[Task directions] Please restate the records that follow exactly, skipping their images.

***

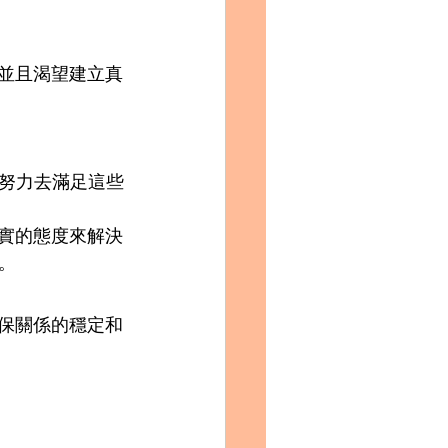
，並且渴望建立真
努力去滿足這些
務實的態度來解決
。
確保關係的穩定和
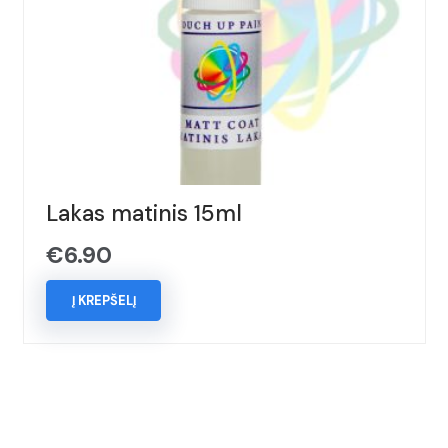
Lakas matinis 15ml
€
6.90
Į KREPŠELĮ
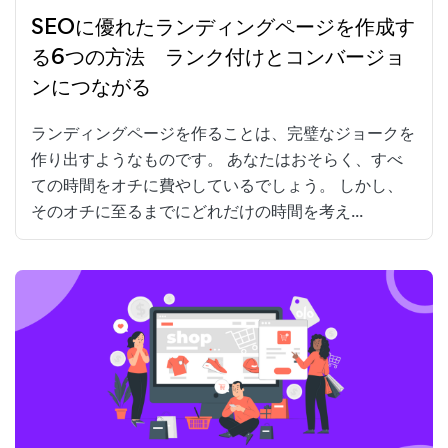
SEOに優れたランディングページを作成す
る6つの方法 ランク付けとコンバージョ
ンにつながる
ランディングページを作ることは、完璧なジョークを
作り出すようなものです。 あなたはおそらく、すべ
ての時間をオチに費やしているでしょう。 しかし、
そのオチに至るまでにどれだけの時間を考え...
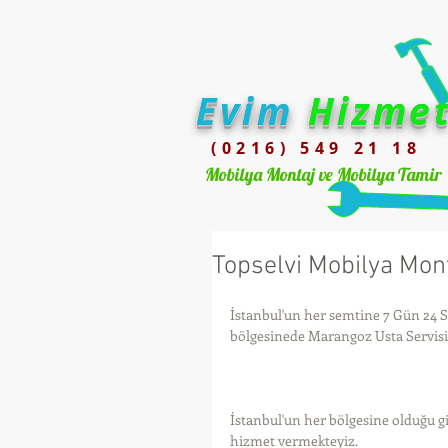
Evim
Hizme
(0216) 549 21 18
Mobilya Montaj ve Mobilya Tamir
Topselvi Mobilya Mont
İstanbul'un her semtine 7 Gün 24 
bölgesinede Marangoz Usta Servisini,
İstanbul'un her bölgesine olduğu gi
hizmet vermekteyiz.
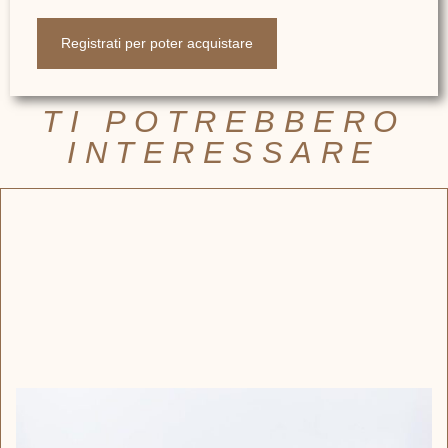
Registrati per poter acquistare
TI POTREBBERO
INTERESSARE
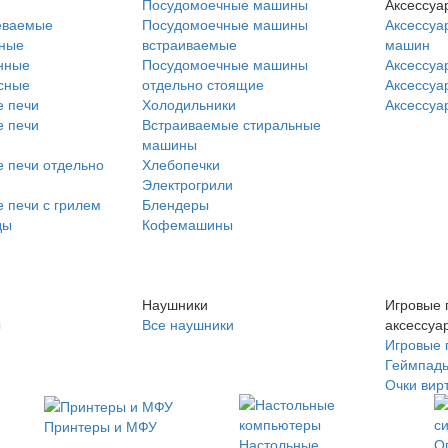
Посудомоечные машины
Аксессуа
еваемые
Посудомоечные машины
Аксессуа
нные
встраиваемые
машин
нные
Посудомоечные машины
Аксессуа
сные
отдельно стоящие
Аксессуа
 печи
Холодильники
Аксессуа
 печи
Встраиваемые стиральные
машины
 печи отдельно
Хлебопечки
Электрогрили
 печи с грилем
Блендеры
ды
Кофемашины
Наушники
Игровые 
ы
Все наушники
аксессуа
Игровые 
Геймпад
Очки вир
Принтеры и МФУ
Настольные
О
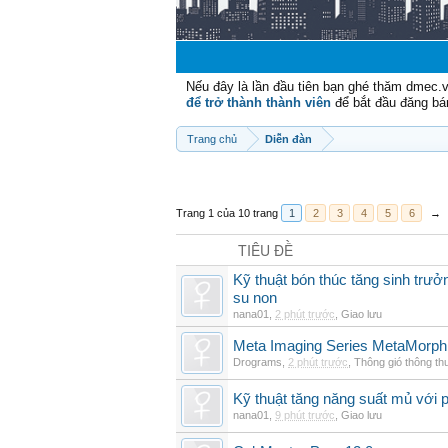
Nếu đây là lần đầu tiên bạn ghé thăm dmec.
để trở thành thành viên
để bắt đầu đăng bá
Trang chủ
Diễn đàn
Trang 1 của 10 trang
1
2
3
4
5
6
→
TIÊU ĐỀ
Kỹ thuật bón thúc tăng sinh trư
su non
nana01
,
2 phút trước
,
Giao lưu
Meta Imaging Series MetaMorph
Drograms
,
2 phút trước
,
Thông gió thông t
Kỹ thuật tăng năng suất mủ với 
nana01
,
9 phút trước
,
Giao lưu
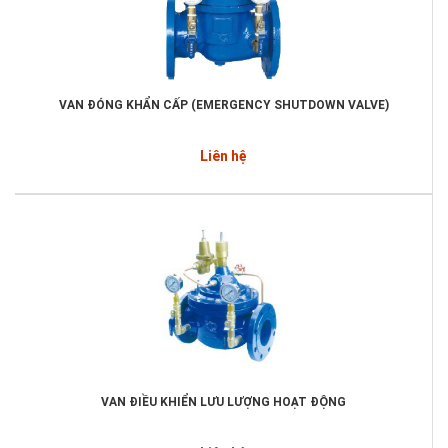
VAN ĐÓNG KHẨN CẤP (EMERGENCY SHUTDOWN VALVE)
Liên hệ
VAN ĐIỀU KHIỂN LƯU LƯỢNG HOẠT ĐỘNG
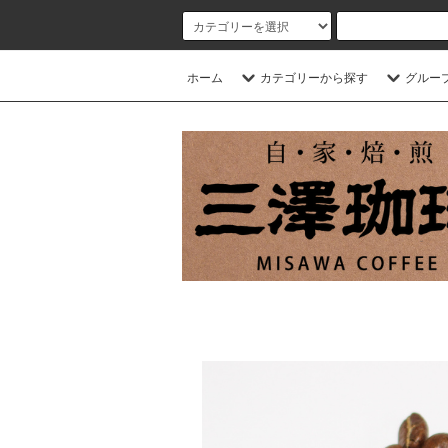
ホーム
カテゴリーから探す
グルー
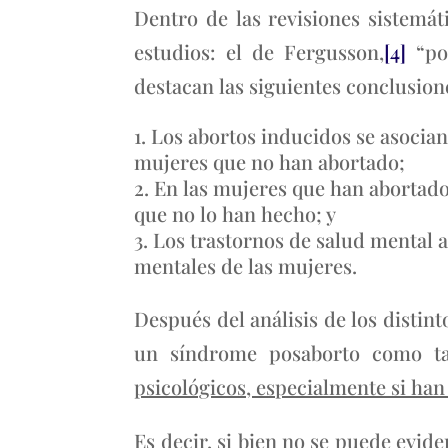
Dentro de las revisiones sistemát
estudios: el de Fergusson,
[4]
“por
destacan las siguientes conclusion
Los abortos inducidos se asocian
mujeres que no han abortado;
En las mujeres que han abortado
que no lo han hecho; y
Los trastornos de salud mental at
mentales de las mujeres.
Después del análisis de los distin
un síndrome posaborto como t
psicológicos, especialmente si han
Es decir, si bien no se puede evid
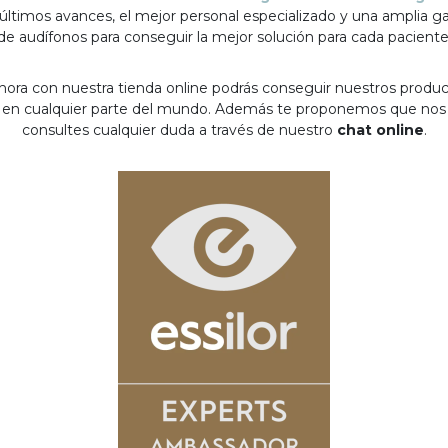
 últimos avances, el mejor personal especializado y una amplia 
de audífonos para conseguir la mejor solución para cada paciente
hora con nuestra tienda online podrás conseguir nuestros produ
en cualquier parte del mundo. Además te proponemos que nos
consultes cualquier duda a través de nuestro
chat online
.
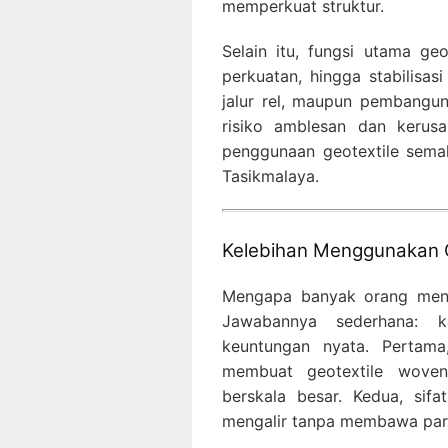
memperkuat struktur.
Selain itu, fungsi utama ge
perkuatan, hingga stabilisasi
jalur rel, maupun pembangu
risiko amblesan dan kerusa
penggunaan geotextile sema
Tasikmalaya.
Kelebihan Menggunakan 
Mengapa banyak orang men
Jawabannya sederhana: k
keuntungan nyata. Pertam
membuat geotextile woven
berskala besar. Kedua, sif
mengalir tanpa membawa part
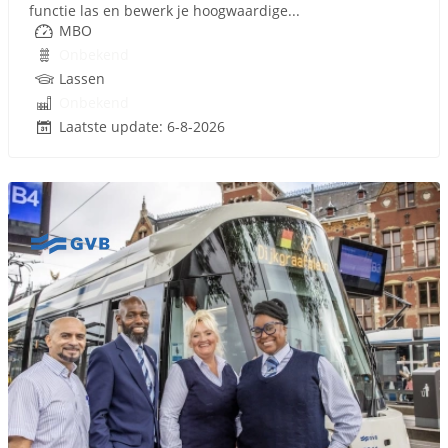
functie las en bewerk je hoogwaardige...
MBO
Onbekend
Lassen
Onbekend
Laatste update: 6-8-2026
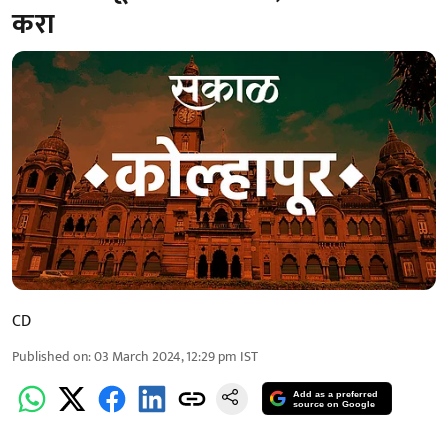
करा
CD
Published on
:
03 March 2024, 12:29 pm
IST
Add as a preferred
source on Google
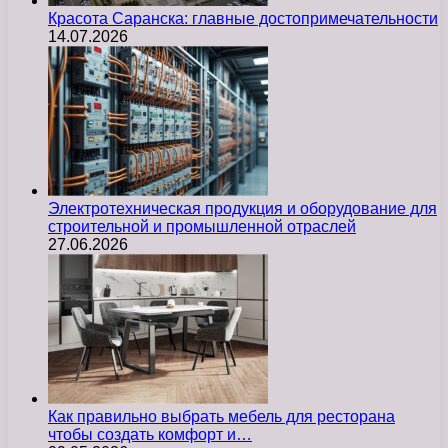
Красота Саранска: главные достопримечательности
14.07.2026
Электротехническая продукция и оборудование для
строительной и промышленной отраслей
27.06.2026
Как правильно выбрать мебель для ресторана
чтобы создать комфорт и…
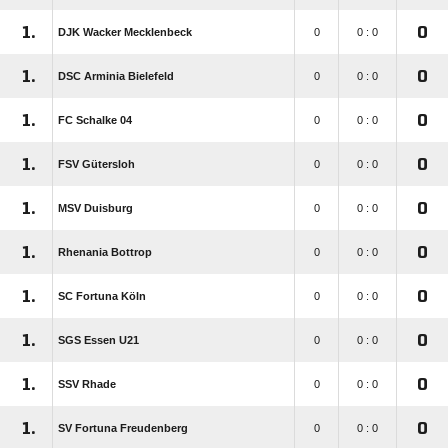
1.
0
DJK Wacker Mecklenbeck
0
0 : 0
1.
0
DSC Arminia Bielefeld
0
0 : 0
1.
0
FC Schalke 04
0
0 : 0
1.
0
FSV Gütersloh
0
0 : 0
1.
0
MSV Duisburg
0
0 : 0
1.
0
Rhenania Bottrop
0
0 : 0
1.
0
SC Fortuna Köln
0
0 : 0
1.
0
SGS Essen U21
0
0 : 0
1.
0
SSV Rhade
0
0 : 0
1.
0
SV Fortuna Freudenberg
0
0 : 0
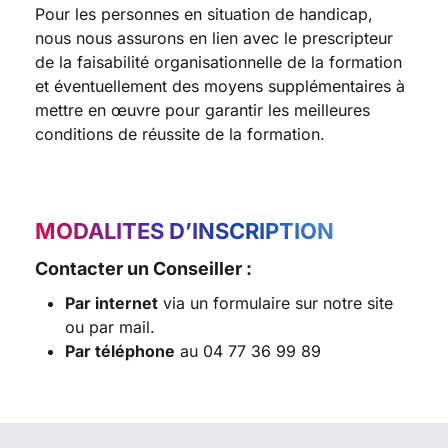
Pour les personnes en situation de handicap,
nous nous assurons en lien avec le prescripteur
de la faisabilité organisationnelle de la formation
et éventuellement des moyens supplémentaires à
mettre en œuvre pour garantir les meilleures
conditions de réussite de la formation.
MODALITES D’INSCRIPTION
Contacter un Conseiller :
Par internet
via un formulaire sur notre site
ou par mail.
Par téléphone
au 04 77 36 99 89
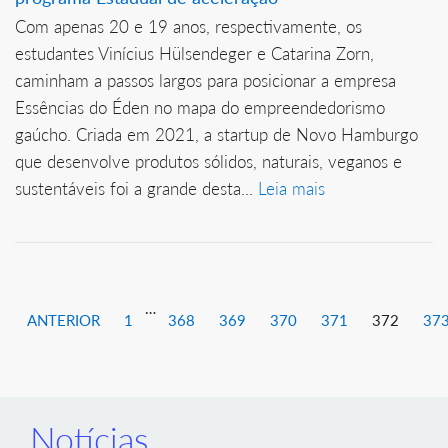
Com apenas 20 e 19 anos, respectivamente, os
estudantes Vinícius Hülsendeger e Catarina Zorn,
caminham a passos largos para posicionar a empresa
Essências do Éden no mapa do empreendedorismo
gaúcho. Criada em 2021, a startup de Novo Hamburgo
que desenvolve produtos sólidos, naturais, veganos e
sustentáveis foi a grande desta...
Leia mais
…
ANTERIOR
1
368
369
370
371
372
37
Notícias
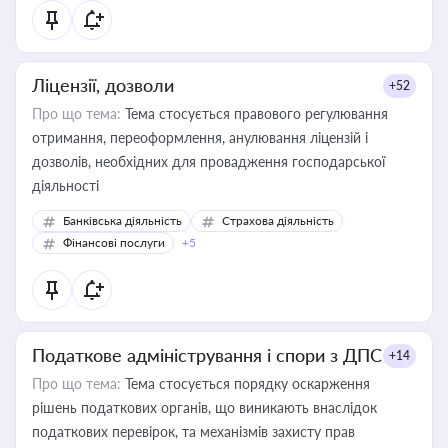
Ліцензії, дозволи
+52
Про що тема:
Тема стосується правового регулювання
отримання, переоформлення, анулювання ліцензій і
дозволів, необхідних для провадження господарської
діяльності
Банківська діяльність
Страхова діяльність
Фінансові послуги
+5
Податкове адміністрування і спори з ДПС
+14
Про що тема:
Тема стосується порядку оскарження
рішень податкових органів, що виникають внаслідок
податкових перевірок, та механізмів захисту прав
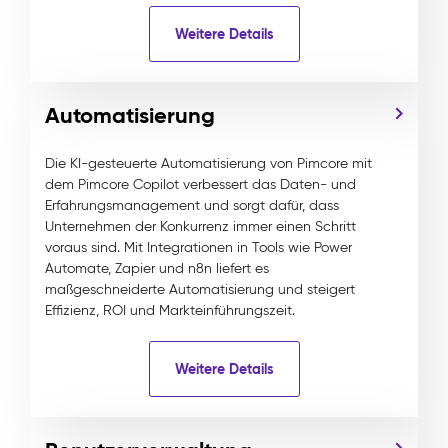
Weitere Details
Automatisierung
Die KI-gesteuerte Automatisierung von Pimcore mit
dem Pimcore Copilot verbessert das Daten- und
Erfahrungsmanagement und sorgt dafür, dass
Unternehmen der Konkurrenz immer einen Schritt
voraus sind. Mit Integrationen in Tools wie Power
Automate, Zapier und n8n liefert es
maßgeschneiderte Automatisierung und steigert
Effizienz, ROI und Markteinführungszeit.
Weitere Details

***

[Written answer]
，並且渴望建立真
努力去滿足這些
務實的態度來解決
。
確保關係的穩定和
Lakas matinis 15ml
€
6.90
Į KREPŠELĮ
SEOに優れたランディングページを作成す
る6つの方法 ランク付けとコンバージョ
ンにつながる
ランディングページを作ることは、完璧なジョークを
作り出すようなものです。 あなたはおそらく、すべ
ての時間をオチに費やしているでしょう。 しかし、
そのオチに至るまでにどれだけの時間を考え...
Evim
Hizme
(0216) 549 21 18
Mobilya Montaj ve Mobilya Tamir
Topselvi Mobilya Mont
İstanbul'un her semtine 7 Gün 24 
bölgesinede Marangoz Usta Servisini,
İstanbul'un her bölgesine olduğu gi
hizmet vermekteyiz.
Registrati per poter acquistare
TI POTREBBERO
INTERESSARE
Посудомоечные машины
Аксессуа
еваемые
Посудомоечные машины
Аксессуа
нные
встраиваемые
машин
нные
Посудомоечные машины
Аксессуа
сные
отдельно стоящие
Аксессуа
 печи
Холодильники
Аксессуа
 печи
Встраиваемые стиральные
машины
 печи отдельно
Хлебопечки
Электрогрили
 печи с грилем
Блендеры
ды
Кофемашины
Наушники
Игровые 
ы
Все наушники
аксессуа
Игровые 
Геймпад
Очки вир
Принтеры и МФУ
Настольные
О
Nếu đây là lần đầu tiên bạn ghé thăm dmec.
để trở thành thành viên
để bắt đầu đăng bá
Trang chủ
Diễn đàn
Trang 1 của 10 trang
1
2
3
4
5
6
→
TIÊU ĐỀ
Kỹ thuật bón thúc tăng sinh trư
su non
nana01
,
2 phút trước
,
Giao lưu
Meta Imaging Series MetaMorph
Drograms
,
2 phút trước
,
Thông gió thông t
Kỹ thuật tăng năng suất mủ với 
nana01
,
9 phút trước
,
Giao lưu
VAN ĐÓNG KHẨN CẤP (EMERGENCY SHUTDOWN VALVE)
Liên hệ
VAN ĐIỀU KHIỂN LƯU LƯỢNG HOẠT ĐỘNG
ホーム
カテゴリーから探す
グルー
Dentro de las revisiones sistemát
estudios: el de Fergusson,
[4]
“por
destacan las siguientes conclusion
Los abortos inducidos se asocian
mujeres que no han abortado;
En las mujeres que han abortado
que no lo han hecho; y
Los trastornos de salud mental at
mentales de las mujeres.
Después del análisis de los distin
un síndrome posaborto como t
psicológicos, especialmente si han
Es decir, si bien no se puede evid
 últimos avances, el mejor personal especializado y una amplia 
de audífonos para conseguir la mejor solución para cada paciente
hora con nuestra tienda online podrás conseguir nuestros produ
en cualquier parte del mundo. Además te proponemos que nos
consultes cualquier duda a través de nuestro
chat online
.
memperkuat struktur.
Selain itu, fungsi utama ge
perkuatan, hingga stabilisasi
jalur rel, maupun pembangu
risiko amblesan dan kerusa
penggunaan geotextile sema
Tasikmalaya.
Kelebihan Menggunakan 
Mengapa banyak orang men
Jawabannya sederhana: k
keuntungan nyata. Pertam
membuat geotextile woven
berskala besar. Kedua, sif
mengalir tanpa membawa part
functie las en bewerk je hoogwaardige...
MBO
Onbekend
Lassen
Onbekend
Laatste update: 6-8-2026
करा
CD
Published on
:
03 March 2024, 12:29 pm
IST
Add as a preferred
source on Google
Красота Саранска: главные достопримечательности
14.07.2026
Электротехническая продукция и оборудование для
строительной и промышленной отраслей
27.06.2026
Как правильно выбрать мебель для ресторана
чтобы создать комфорт и…
1.
0
DJK Wacker Mecklenbeck
0
0 : 0
1.
0
DSC Arminia Bielefeld
0
0 : 0
1.
0
FC Schalke 04
0
0 : 0
1.
0
FSV Gütersloh
0
0 : 0
1.
0
MSV Duisburg
0
0 : 0
1.
0
Rhenania Bottrop
0
0 : 0
1.
0
SC Fortuna Köln
0
0 : 0
1.
0
SGS Essen U21
0
0 : 0
1.
0
SSV Rhade
0
0 : 0
1.
0
SV Fortuna Freudenberg
0
0 : 0
Pour les personnes en situation de handicap,
nous nous assurons en lien avec le prescripteur
de la faisabilité organisationnelle de la formation
et éventuellement des moyens supplémentaires à
mettre en œuvre pour garantir les meilleures
conditions de réussite de la formation.
MODALITES D’INSCRIPTION
Contacter un Conseiller :
Par internet
via un formulaire sur notre site
ou par mail.
Par téléphone
au 04 77 36 99 89
Com apenas 20 e 19 anos, respectivamente, os
estudantes Vinícius Hülsendeger e Catarina Zorn,
caminham a passos largos para posicionar a empresa
Essências do Éden no mapa do empreendedorismo
gaúcho. Criada em 2021, a startup de Novo Hamburgo
que desenvolve produtos sólidos, naturais, veganos e
sustentáveis foi a grande desta...
Leia mais
…
ANTERIOR
1
368
369
370
371
372
37
Notícias
Ліцензії, дозволи
+52
Про що тема:
Тема стосується правового регулювання
отримання, переоформлення, анулювання ліцензій і
дозволів, необхідних для провадження господарської
діяльності
Банківська діяльність
Страхова діяльність
Фінансові послуги
+5
Податкове адміністрування і спори з ДПС
+14
Про що тема:
Тема стосується порядку оскарження
рішень податкових органів, що виникають внаслідок
податкових перевірок, та механізмів захисту прав
Weitere Details
Automatisierung
Die KI-gesteuerte Automatisierung von Pimcore mit
dem Pimcore Copilot verbessert das Daten- und
Erfahrungsmanagement und sorgt dafür, dass
Unternehmen der Konkurrenz immer einen Schritt
voraus sind. Mit Integrationen in Tools wie Power
Automate, Zapier und n8n liefert es
maßgeschneiderte Automatisierung und steigert
Effizienz, ROI und Markteinführungszeit.
Weitere Details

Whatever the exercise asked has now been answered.